Cat & Calmell’s journey towards their most authentic selves is anything but a straight line.
There’s no clean befores or afters, no magical moment where everything locks into place. The story of besties and collaborators Catherine Stratton and Calmell Teagle unfolds in real time, through the music, instinct, and vision… a process that feels somewhat public and not quite resolved.
Their latest mixtape Live Laugh Cool Star captures that transformation in action. Leaning into play, persona and pop spectacle, the project also marks a subtle but significant shift in how the duo understand themselves and their art. “We really believe that the mixtape was, like, a mini manifestation,” says Calmell.
If the project feels like a turning point, it’s not one that’s been hiding behind the scenes. Cat explains, “the entire process of us figuring out our sonic and artistic identity is publicly available because the first song we ever wrote together is the first single that we put out… You can see our journey and our growth.” It’s an openness that resists the idea of a polished transformation. Instead, what you see is the in-between. “It’s still a learning experience… we’re just trying different things and not putting too much pressure on how we should be.”
That shared approach to creating has slowly reshaped their relationship to the music itself. In those early sessions, writing became a way of proving something, to themselves as much as anyone else. Their search for meaning often leaned towards intensity; lyrics that carried the full weight of whatever they were feeling at the time.
“I think at the start, we really focused on trying to write lyrics that were really personal or meaningful for us,” says Cat. “It’s not that that’s changed, but I think now we just know where the line is… sometimes it doesn’t have to be so serious. We don’t have to dredge up all our deepest, darkest traumas to write a song. We can write a song about literally anything.”
What’s emerged in its place is something more relaxed and instinctive. The pressure to explain themselves has softened, replaced by a kind of trust that allows ideas to exist without being overworked into significance.
Calmell notes the shift as they move into their next phase. “Now we’re kind of in this next period where we’re writing for the next project, Wink Wink. I feel like we’re still exercising that writing muscle to just try different things and just have fun with it and not try to put too much pressure on how we should be writing or what we should write about.”
Cat & Calmell’s sense of playfulness is no accident. It’s something they’ve arrived at after periods of disconnection, when the versions of themselves they were living didn’t quite align with the ones they imagined. In Live Laugh Cool Star, the duo crafted songs and personas that embodied famous superstars. Outside of the studio, reality looked different.
Working to make ends meet meant the slow drift away from the creative life they had always pictured. Calmell reflects, “we were working part-time jobs and, like, at the bar I was working at, we’d get fans coming in and it’d just be such a weird experience that they’d see me in that way. Working all these jobs kind of made me feel disconnected to who I was or who I wanted to be. And so writing the project was kind of therapeutic in that way so I could cosplay into something I really wanted to be.”

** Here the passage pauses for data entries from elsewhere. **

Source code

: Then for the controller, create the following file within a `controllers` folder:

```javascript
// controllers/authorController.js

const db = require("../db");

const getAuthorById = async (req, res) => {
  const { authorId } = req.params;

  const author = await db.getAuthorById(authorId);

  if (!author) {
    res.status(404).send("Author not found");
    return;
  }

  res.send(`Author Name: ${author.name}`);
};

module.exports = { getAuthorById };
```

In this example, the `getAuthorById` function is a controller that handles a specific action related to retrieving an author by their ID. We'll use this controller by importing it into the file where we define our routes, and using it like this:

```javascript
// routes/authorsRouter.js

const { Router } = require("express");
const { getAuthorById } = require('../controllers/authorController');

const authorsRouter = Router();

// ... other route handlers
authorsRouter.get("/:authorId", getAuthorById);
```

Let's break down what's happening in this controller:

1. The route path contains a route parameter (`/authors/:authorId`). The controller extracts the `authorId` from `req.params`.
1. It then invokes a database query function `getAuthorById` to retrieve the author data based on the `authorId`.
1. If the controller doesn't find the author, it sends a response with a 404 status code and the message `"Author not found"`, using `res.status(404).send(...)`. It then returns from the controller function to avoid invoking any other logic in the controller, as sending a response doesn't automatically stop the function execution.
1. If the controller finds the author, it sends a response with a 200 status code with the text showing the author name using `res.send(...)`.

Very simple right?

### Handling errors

In the process of writing, that distance between present and future self begins to collapse. The characters start to feel familiar and the personas start to feel real. “It just feels like we’re finally on the right path,” says Cat. “Before, it felt like we were on a skewed path that wasn’t heading towards what we truly wanted.” The difference is orientation rather than outcome, a sense of movement that feels truly aligned to the shared dreams of best friends. “I’m really excited for the journey.”
That inward focus extends to how Cat & Calmell are navigating the industry around them. “Everyone’s kind of on their own journey,” Calmell says. “I guess there’s nothing like your own art to make you believe in yourself.”
The absence of comparison is not a strategy so much as a byproduct of attention being directed elsewhere. Their partnership plays into that, creating a shared space that feels safe and self-contained. Cat explains “what I’ve realised is that Calmell and I are so caught up in our own heads and dealing with our own demons that we’re not even really focusing on anyone else or comparing ourselves to other people. We have each other and we’ve only really had each other for a really long time, for quite a crucial period of our lives…”
That intuition has become the key to Cat & Calmell’s decision making. There are no fixed versions of the artists waiting at the end of the process. What exists instead is repetition, the act of returning to that internal voice and choosing to listen to it again. “I think what we’ve always done, whether intentionally or not, was follow our own taste and our own intuition,” says Cat. “I think that staying true to that and not being afraid of evolving past who we were when we were teenagers… I think it’s just continuously checking in with yourself to make sure that you’re not being swayed by outside influences and that you’re staying true to yourself.”
“Don’t try to replicate other people because you are your own diva.”